Dr. Patricia Rayas Duarte directs the cereal chemistry laboratory at the Food and Agricultural Product Center. Her major interests are in food and agricultural uses of hard red and white winter wheat and understanding the physicochemical basis that contributes to the end-user quality of wheat.

Some of the applied projects that Dr. Rayas is working on are the quality evaluation of these wheat classes for bread and noodle products and improvement of shelf life of frozen dough.
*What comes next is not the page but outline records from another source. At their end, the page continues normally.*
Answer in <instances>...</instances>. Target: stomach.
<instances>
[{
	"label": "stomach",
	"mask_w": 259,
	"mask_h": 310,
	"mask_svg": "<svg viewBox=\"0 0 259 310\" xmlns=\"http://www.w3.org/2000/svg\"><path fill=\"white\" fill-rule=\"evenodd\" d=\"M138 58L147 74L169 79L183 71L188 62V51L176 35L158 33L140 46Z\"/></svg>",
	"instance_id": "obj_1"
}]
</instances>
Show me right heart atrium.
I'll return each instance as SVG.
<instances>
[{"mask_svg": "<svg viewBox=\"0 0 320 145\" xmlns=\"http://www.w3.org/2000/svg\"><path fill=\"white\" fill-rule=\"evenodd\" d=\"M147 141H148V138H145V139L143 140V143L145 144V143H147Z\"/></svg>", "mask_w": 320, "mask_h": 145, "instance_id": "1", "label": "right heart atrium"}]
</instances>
Examples of her basic research projects include interactions of wheat proteins and carbohydrates, rheological properties of dough and model systems and proteomics of wheat endosperm organelles that synthesize and modify storage proteins during grain development. Approaches for the studies of physicochemical, molecular interactions and rheological analyses consist of the separation of wheat flour components and preparation of model systems made with varying concentrations. The protomics project includes the study of membrane proteins from endoplasmic reticulum and Golgi complex from wheat endosperm during grain development.

Among the services provided by Dr. Rayas are the yearly Oklahoma hard red winter wheat crop survey and special projects of interest to the wheat industry, such as the use of near infrared (NIR) spectroscopy analysis for the prediction of functionality of the wheat. A number of databases are being acquired of reference methods and NIR spectral data to be applied to wheat samples from the breeding, experimental trials and the wheat industry.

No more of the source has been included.